## Activities:
- 1) In the stroke study passage, what dose of Gd-DTPA was given on the acute and follow-up scans?
- 2) Summarize the stroke study passage in two sentences.
- 3) Go on with the stroke study passage from its last sentence, in the same formal style.

## Source passage:
····················

Recombinant tissue plasminogen activator (rt-PA) is a physiological activator of MMP and is the only FDA-approved treatment for ischemic stroke. The administration of rt-PA for the treatment of ischemic stroke can increase circulating MMP-9 by direct and indirect mechanisms13 contributing to the initiation of extracellular matrix remodeling.13–15⇓⇓ This process ultimately results in barrier disruptions with subsequent HT. HT after ischemic stroke has important implications for clinical outcome; however, the molecular underpinnings of the process are not completely understood. Stroke severity,16 age,17 and thrombolytic administration17 have been associated with the development of HT. Elevated plasma MMP-9 has emerged as a predictor of HT,18,19⇓ particularly after rt-PA administration.20
BBB disruption is a primary event initiating HT, and given associations between plasma MMP-9 and the occurrence of HT, we hypothesized that plasma MMP-9 would be associated with HARM, a marker of BBB disruption. The goal of this study was to identify predictors of BBB disruption through regression models containing MMP-9 and the MMP-9/TIMP-1 ratio with previously identified covariates of HARM.
Materials and Methods
This was a prospective study of acute stroke patient referrals admitted to Washington Hospital Center, DC, between May 2006 and June 2007. This study was approved by the National Institute of Neurological Disorders and Stroke and Washington Hospital Center Institutional Review Boards. Written informed consent was obtained from patients with suspected acute cerebrovascular events or their authorized representatives. Patients were included in this study if MRI and blood samples were available at the time of presentation and ≈24 hours later. Patients were excluded if they were younger than 18 years of age, had a contraindication to MRI, or were pregnant. The time of stroke symptom onset was determined as the time the patient was last known to be free of the acute stroke symptoms. Patient evaluations and management were standardized. Thrombolytic therapy with rt-PA was administered to patients who met standard eligibility criteria.
Patients evaluated for suspected stroke in the emergency room underwent MRI on presentation and ≈24 hours later on a 3-Tesla clinical MRI system. The scanning protocol was standardized for sequence parameters and order of acquisition: diffusion-weighted imaging, T2*-weighted gradient-recalled echo (GRE), T2-weighted fluid-attenuated inversion recovery, contrast-enhanced MRA, and perfusion-weighted imaging, performed in that order. Gd-DTPA was administered on the acute and follow-up scans at a dosing of 0.1 mmol/kg for contrast-enhanced MRA of the head and neck and for perfusion-weighted imaging. Maps of mean transit time obtained at baseline were viewed along side of acute diffusion-weighted imaging, blinded to all other series and time points, and evaluated for the existence of a perfusion deficit. For those patients found to have a perfusion deficit, follow-up mean transit time maps were reviewed to determine whether reperfusion had occurred with respect to baseline, by consensus. A visually obvious improvement in the mean transit time maps, typically representing a volume difference of at least 30%, was considered evidence of reperfusion.

····················

## Records:

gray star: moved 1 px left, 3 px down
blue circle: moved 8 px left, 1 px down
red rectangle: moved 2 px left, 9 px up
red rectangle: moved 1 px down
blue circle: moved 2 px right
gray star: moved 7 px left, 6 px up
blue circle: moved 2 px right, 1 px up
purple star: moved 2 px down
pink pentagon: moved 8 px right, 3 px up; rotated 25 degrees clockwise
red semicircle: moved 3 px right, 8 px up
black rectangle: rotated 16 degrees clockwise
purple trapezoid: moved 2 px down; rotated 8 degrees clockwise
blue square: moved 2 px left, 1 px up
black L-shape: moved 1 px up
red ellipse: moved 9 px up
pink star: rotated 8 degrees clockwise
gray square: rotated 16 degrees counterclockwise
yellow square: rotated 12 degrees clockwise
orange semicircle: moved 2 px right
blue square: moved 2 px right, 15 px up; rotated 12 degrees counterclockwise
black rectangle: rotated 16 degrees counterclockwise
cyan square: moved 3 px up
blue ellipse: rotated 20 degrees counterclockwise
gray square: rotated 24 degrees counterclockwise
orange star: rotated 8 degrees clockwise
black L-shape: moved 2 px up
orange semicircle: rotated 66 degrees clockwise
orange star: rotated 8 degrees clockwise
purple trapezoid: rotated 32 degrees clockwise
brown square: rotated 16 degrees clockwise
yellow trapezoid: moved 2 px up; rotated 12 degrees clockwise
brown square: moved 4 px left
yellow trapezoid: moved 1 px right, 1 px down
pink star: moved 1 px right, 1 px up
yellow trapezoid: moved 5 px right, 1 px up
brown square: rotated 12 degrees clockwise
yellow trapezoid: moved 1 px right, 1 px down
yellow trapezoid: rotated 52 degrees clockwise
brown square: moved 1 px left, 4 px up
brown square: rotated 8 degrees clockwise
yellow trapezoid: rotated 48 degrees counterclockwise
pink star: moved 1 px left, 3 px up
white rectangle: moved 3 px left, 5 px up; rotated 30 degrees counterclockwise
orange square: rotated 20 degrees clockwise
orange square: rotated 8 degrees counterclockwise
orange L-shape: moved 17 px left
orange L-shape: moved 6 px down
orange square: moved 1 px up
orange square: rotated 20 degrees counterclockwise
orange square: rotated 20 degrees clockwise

····················

## Set of answers:
- 1) 0.1 mmol/kg

- 2) The study hypothesized that plasma MMP-9, which predicts hemorrhagic transformation after ischemic stroke, especially after rt-PA, would be associated with HARM, a marker of blood-brain barrier disruption. It prospectively enrolled acute stroke patients at Washington Hospital Center between May 2006 and June 2007 who had MRI and blood samples at presentation and about 24 hours later, using a standardized 3-Tesla MRI protocol to assess perfusion deficits and reperfusion.

- 3)
Baseline and 24-hour follow-up images were presented to expert readers in a randomized order, absent of patient identifiers and clinical outcome. All image interpretations were by visual inspection and performed jointly by consensus, with a third blinded investigator resolving disagreement. All fluid-attenuated inversion recovery images were reviewed sequentially in time to allow for the comparison before and after Gd-DTPA between baseline and 24-hour scans. Presence of HARM (BBB disruption) was identified as positive if the cerebrospinal fluid intensity in the sulci, ventricles, background, or vitreous appeared hyperintense and continuous across >10 slices. The 24-hour scan was used as the criterion for analysis to allow for the maximum accumulation of enhancement.
MMP-9 and TIMP-1 Determination
Peripheral blood samples were collected during the baseline work-up and ≈24 hours later in sodium heparin sampling tubes, placed immediately on ice, and centrifuged within 15 minutes at 2000g for 10 minutes. The plasma was transferred to cryo vials for storage at −80°C until analysis.
Plasma MMP-9 and TIMP-1 concentrations were determined by a commercially available sandwich enzyme-linked immunosorbent assay obtained from R&D Systems. The MMP-9 enzyme-linked immunosorbent assay is designed to measure total MMP-9 (92 kDa pro and 82 kDa active forms). Per manufacturer, detectable ranges for MMP-9 and TIMP-1 in healthy controls are 13.2 to 105 ng/mL and 39 to 279 ng/mL, respectively. Patient samples were prepared according to manufacturer recommendations, and freeze–thaw cycles were avoided. All enzyme-linked immunosorbent assay microplates were read by the SPECTRAmax Ms ROM v2.00b73. Known standards were included on all plates and unknown samples were assayed in duplicate. Concentration values with coefficients of variation >10% were re-assayed. MMP-9/TIMP-1 ratios were calculated to provide a representation of the net proteolytic activity present in the plasma sample of each patient.
Descriptive and frequency analysis was obtained for all data. Because MMP-9 and TIMP-1 were not normally distributed, data for the biomarkers are presented as median with range. Statistical significance between groups for univariate analysis was determined by χ2 for categorical variables, Student t test, or ANOVA for continuous variables, and Mann-Whitney tests as appropriate, using a criterion of P<0.05. Binary logistic regression models were tested to determine whether baseline MMP-9 or MMP-9/TIMP-1 ratio were predictors of HARM. The models were entered as forward conditional, with an entry and exit criterion of 0.15, to test the relationship between HARM at 24 hours and these covariates: baseline MMP-9 or baseline MMP-9/TIMP-1 ratio, baseline diffusion-weighted imaging lesion volume, age, baseline NIHSS, hours from onset to baseline gadolinium injection, rt-PA administration (yes/no), whether rt-PA was administered before the baseline blood sampling (yes/no), and reperfusion (yes/no). All statistical analyses were performed using SPSS v15.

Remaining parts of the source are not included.